Know Gaps & Issues - Casablanca
The most noticeable gap we have to get over is that currently, Holmes uses pre-defined control loop names to achieve closed loop related operations. Ideally, all control loop names should be generated dynamically during the closed loop design phase in CLAMP. But Holmes hasn't been fully integrated with CLAMP yet. So we have to write the rules for different scenarios in the component specification file of DCAE in advance and during the design time, DCAP passes these default rules into CLAMP. Then CLAMP edits the rules using a simple text editor, prepending a pre-defined control loop name to the rules and pass them to Holmes via DCAE-CBS. Since rules are hardcoded in the DCAE component specification files, it lacks the flexibility to design rules. Besides, if we keep on using pre-defined control loop names, it'll cause great limits for flexible lifecycle control for control loops.
Separate the DSA from the engine management module.

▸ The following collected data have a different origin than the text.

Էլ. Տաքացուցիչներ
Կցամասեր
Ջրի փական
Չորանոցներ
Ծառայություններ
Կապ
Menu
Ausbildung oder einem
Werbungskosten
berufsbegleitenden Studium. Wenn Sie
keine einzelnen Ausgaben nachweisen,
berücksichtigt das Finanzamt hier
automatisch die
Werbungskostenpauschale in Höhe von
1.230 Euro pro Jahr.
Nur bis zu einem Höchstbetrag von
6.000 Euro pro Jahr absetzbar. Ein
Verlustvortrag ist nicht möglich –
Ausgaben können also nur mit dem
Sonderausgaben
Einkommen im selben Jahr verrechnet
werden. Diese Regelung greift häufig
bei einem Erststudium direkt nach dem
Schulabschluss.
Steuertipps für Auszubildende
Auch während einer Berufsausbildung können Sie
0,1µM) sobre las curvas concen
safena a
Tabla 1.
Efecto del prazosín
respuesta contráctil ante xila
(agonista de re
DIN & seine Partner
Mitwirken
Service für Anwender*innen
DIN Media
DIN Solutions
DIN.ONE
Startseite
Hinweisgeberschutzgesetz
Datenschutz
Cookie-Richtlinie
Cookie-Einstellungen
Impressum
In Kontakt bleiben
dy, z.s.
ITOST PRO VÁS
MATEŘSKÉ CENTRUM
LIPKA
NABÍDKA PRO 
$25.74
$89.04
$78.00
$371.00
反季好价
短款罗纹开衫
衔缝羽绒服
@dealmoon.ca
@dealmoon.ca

Optimize the mechanism for auto-scaling of then engine management module. Currently, when it comes to scaling scenarios, every single instance of Holmes engines keeps a totally identical alarm set and evenly distributed rules. This does not help improve the performance and reduce the payload a lot. What's worse, it may cause an infinite loop when it comes to the scale-out scenario until the instance number reaches the configuration limitation of Kubernates. We should consider filter out alarms using DSA, letting only alarms those fulfill the criteria in the rules residing within the corresponding engine instance through. This will reduce the number of useless alarms significantly.
Improve the user experience of Holmes rule editor. The rule editor of Holmes has been added to the rule management module. But it's just a simple text editor. If we could provide keyword highlighting, auto-completion and auto-alignment features to the existing text editor, it would make the rule editor much more user-friendly.